Could you copy the records word for word, starting at the line that contains "Записаться на прием" and running through the end of the records, both ends included, and leave the pictures out of your answer?

◇ ◇ ◇ ◇ ◇ ◇ ◇

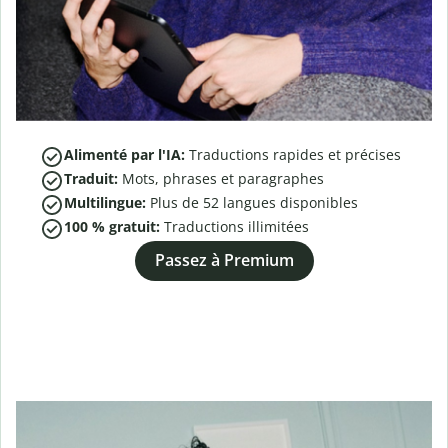
Alimenté par l'IA:
Traductions rapides et précises
Traduit:
Mots, phrases et paragraphes
Multilingue:
Plus de
52
langues disponibles
100 % gratuit:
Traductions illimitées
Passez à Premium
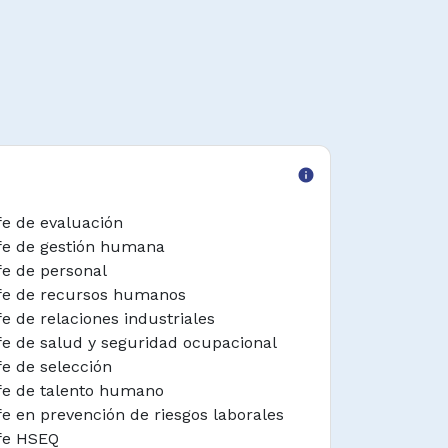
info
fe de evaluación
fe de gestión humana
fe de personal
fe de recursos humanos
fe de relaciones industriales
fe de salud y seguridad ocupacional
fe de selección
fe de talento humano
fe en prevención de riesgos laborales
fe HSEQ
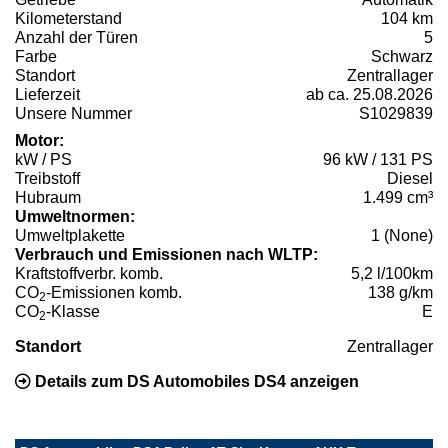
Kilometerstand
104 km
Anzahl der Türen
5
Farbe
Schwarz
Standort
Zentrallager
Lieferzeit
ab ca. 25.08.2026
Unsere Nummer
S1029839
Motor:
kW / PS
96 kW / 131 PS
Treibstoff
Diesel
Hubraum
1.499 cm³
Umweltnormen:
Umweltplakette
1 (None)
Verbrauch und Emissionen nach WLTP:
Kraftstoffverbr. komb.
5,2 l/100km
CO
-Emissionen komb.
138 g/km
2
CO
-Klasse
E
2
Standort
Zentrallager
Details zum DS Automobiles DS4 anzeigen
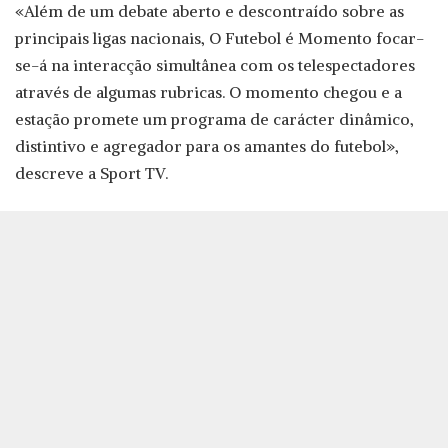
«Além de um debate aberto e descontraído sobre as
principais ligas nacionais, O Futebol é Momento focar-
se-á na interacção simultânea com os telespectadores
através de algumas rubricas. O momento chegou e a
estação promete um programa de carácter dinâmico,
distintivo e agregador para os amantes do futebol»,
descreve a Sport TV.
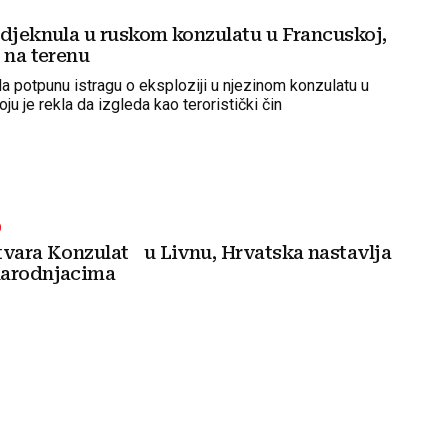
odjeknula u ruskom konzulatu u Francuskoj,
 na terenu
ila potpunu istragu o eksploziji u njezinom konzulatu u
oju je rekla da izgleda kao teroristički čin
D
tvara Konzulat u Livnu, Hrvatska nastavlja
narodnjacima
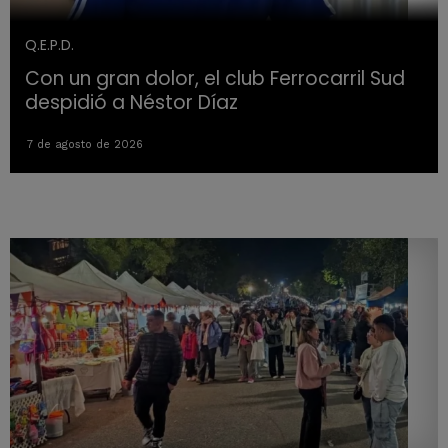
Q.E.P.D.
Con un gran dolor, el club Ferrocarril Sud
despidió a Néstor Díaz
7 de agosto de 2026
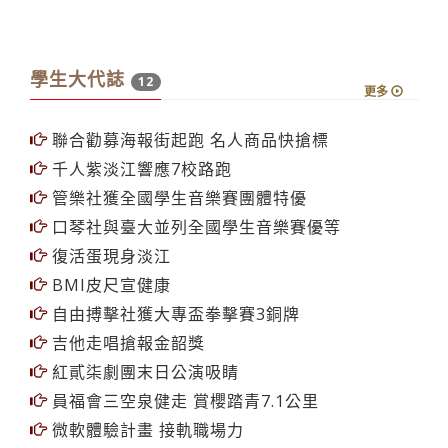
學生大代誌
12
更多
聯合勸募海報街起跑 名人商品快搶標
千人紫淡江響應7校路跑
管樂社獲全國學生音樂賽團體特優
口琴社與臺大並列全國學生音樂賽優等
復活蛋現身淡江
BMI皮尺宣健康
自由搏擊社獲大專盃拳擊賽3銅牌
吉他走唱搶報金韶獎
紅貳柒劇團末日公演吸睛
員福會三空泉健走 賞櫻踏青7.1公里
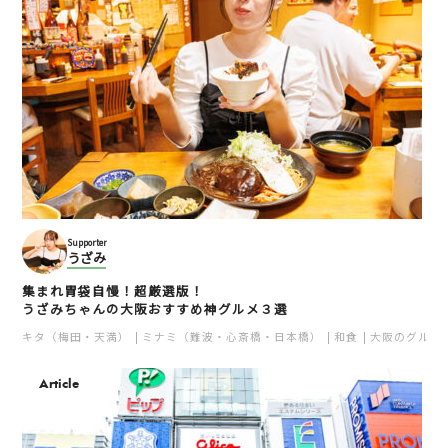
Supporter
うざみ
集まれ胃袋自慢！超厳選版！
うざみちゃんの大阪おすすめ神グルメ３選
キタ（梅田・天満）
ミナミ（難波・心斎橋・日本橋）
和食
大阪のグルメ
Article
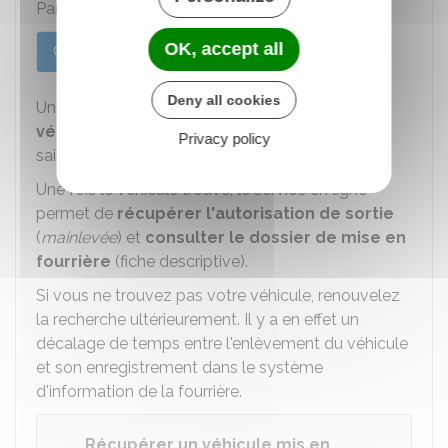
Paris ou d'une autre ville :
OK, accept all
Cas général
À Paris
Deny all cookies
Un service en ligne permet de
savoir si le
véhicule est actuellement en fourrière
en
Privacy policy
saisissant son
numéro d'immatriculation
.
Une fois le véhicule trouvé, le service en ligne
permet de
récupérer l'autorisation de sortie
(
mainlevée
) et
consulter le dossier de mise en
fourrière
(fiche descriptive).
Si vous ne trouvez pas votre véhicule, renouvelez
la recherche ultérieurement. Il y a en effet un
décalage de temps entre l'enlèvement du véhicule
et son enregistrement dans le système
d'information de la fourrière.
Récupérer un véhicule mis en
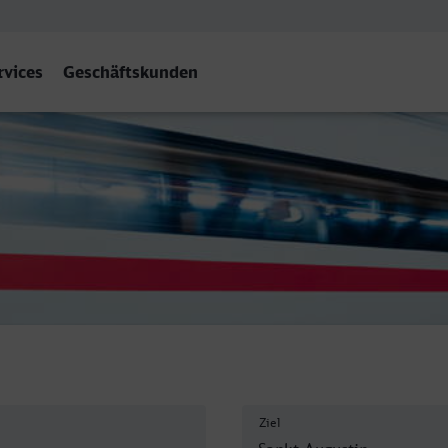
rvices
Geschäftskunden
n Ort
Ziel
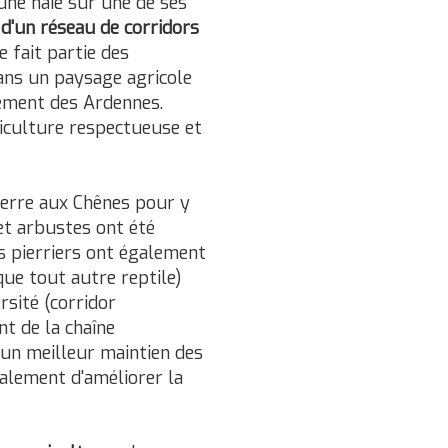
une haie sur une de ses
 d'un réseau de corridors
e fait partie des
dans un paysage agricole
tement des Ardennes.
iculture respectueuse et
Terre aux Chênes pour y
 et arbustes ont été
ts pierriers ont également
 que tout autre reptile)
rsité (corridor
nt de la chaîne
 un meilleur maintien des
galement d'améliorer la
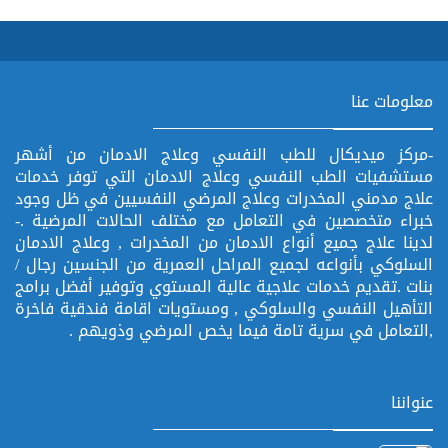
معلومات عنا
-مركز ميديكال للطب النفسي وعلاج الادمان من أشهر
مستشفيات الطب النفسي وعلاج الادمان التي توفر خدمات
علاج مدمني المخدرات وعلاج المرضي النفسيين في ظل وجود
خبراء متخصصين في التعامل مع مختلف الحالات المرضية .-
لدينا علاج جميع أنواع الادمان من المخدرات , وعلاج الادمان
السلوكي بأنواعه لجميع المراحل العمرية من الجنسين رجال /
بنات .تقديم خدمات علاجية عالية المستوي وتوفير أفضل برامج
التأهيل النفسي والسلوكي , ومستويات اقامة فندقية فاخرة
,التعامل في سرية تامة فيما يخص المرضي وذويهم .
عنواننا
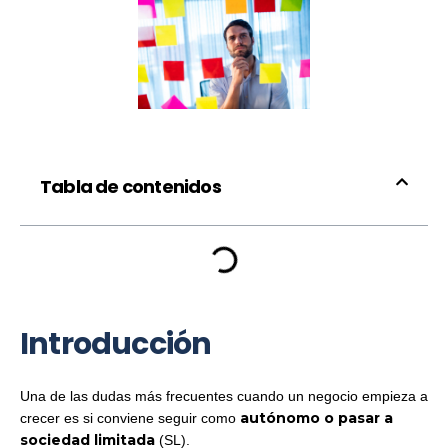
Tabla de contenidos
Introducción
Una de las dudas más frecuentes cuando un negocio empieza a
autónomo o pasar a
crecer es si conviene seguir como
sociedad limitada
(SL).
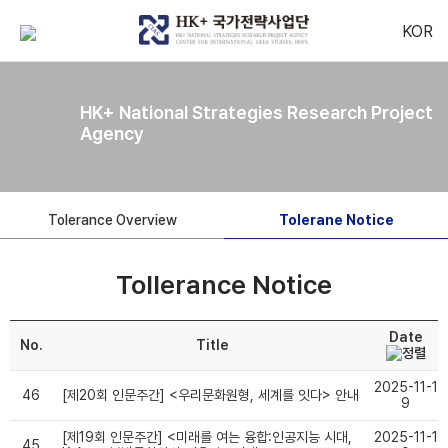
KOR
HK+ National Strategies Research Project
Agency
Tolerance Overview
Tolerane Notice
Tollerance Notice
Date
No.
Title
2025-11-1
46
[제20회 인문주간] <우리문화원형, 세계를 잇다> 안내
9
[제19회 인문주간] <미래를 여는 융합:인공지능 시대,
2025-11-1
45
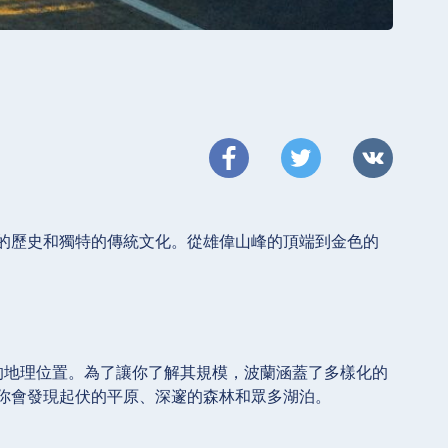
的歷史和獨特的傳統文化。從雄偉山峰的頂端到金色的
的地理位置。為了讓你了解其規模，波蘭涵蓋了多樣化的
你會發現起伏的平原、深邃的森林和眾多湖泊。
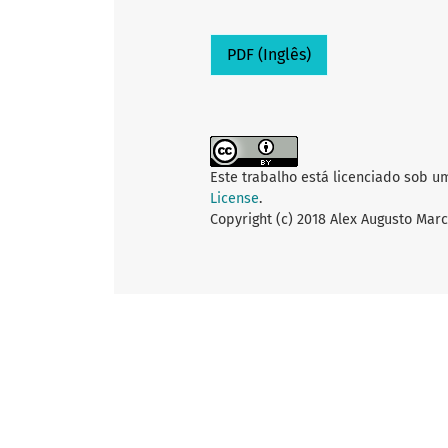
PDF (Inglês)
Este trabalho está licenciado sob u
License
.
Copyright (c) 2018 Alex Augusto Marc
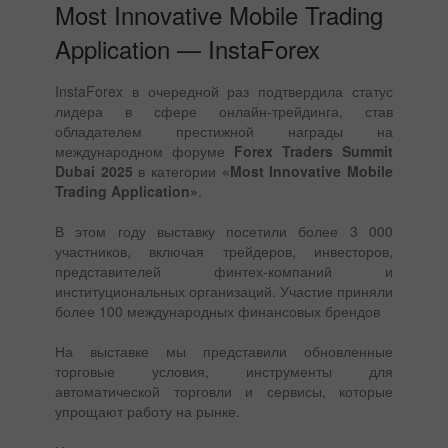
Most Innovative Mobile Trading
Application — InstaForex
InstaForex в очередной раз подтвердила статус
лидера в сфере онлайн-трейдинга, став
обладателем престижной награды на
международном форуме
Forex Traders Summit
Dubai 2025
в категории
«Most Innovative Mobile
Trading Application»
.
В этом году выставку посетили более 3 000
участников, включая трейдеров, инвесторов,
представителей финтех-компаний и
институциональных организаций. Участие приняли
более 100 международных финансовых брендов
На выставке мы представили обновленные
торговые условия, инструменты для
автоматической торговли и сервисы, которые
упрощают работу на рынке.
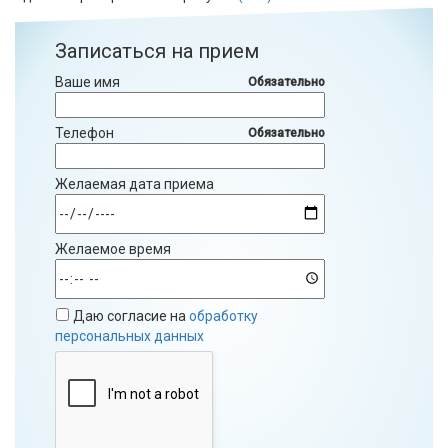
Записаться на прием
Ваше имя
Обязательно
Телефон
Обязательно
Желаемая дата приема
Желаемое время
Даю согласие на
обработку
персональных данных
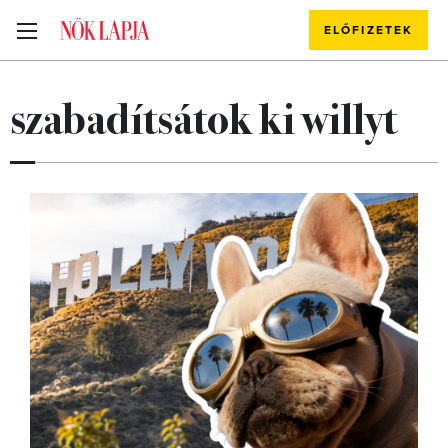
ELŐFIZETEK
szabadítsátok ki willyt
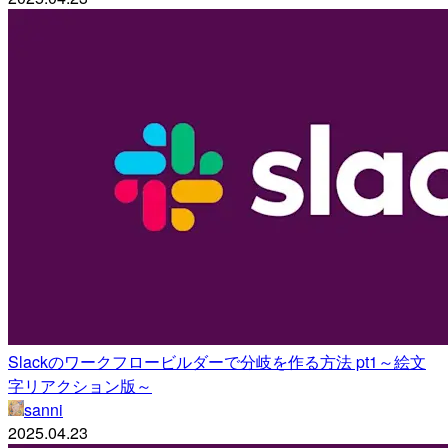
Slackのワークフロービルダーで分岐を作る方法 pt1～絵文
字リアクション版～
sanni
2025.04.23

◇ ◇ ◇ ◇ ◇ ◇ ◇

**ANSWER BOX**
Записаться на прием
Ваше имя
Обязательно
Телефон
Обязательно
Желаемая дата приема
Желаемое время
Даю согласие на
обработку
персональных данных
ELŐFIZETEK
szabadítsátok ki willyt
Slackのワークフロービルダーで分岐を作る方法 pt1～絵文
字リアクション版～
sanni
2025.04.23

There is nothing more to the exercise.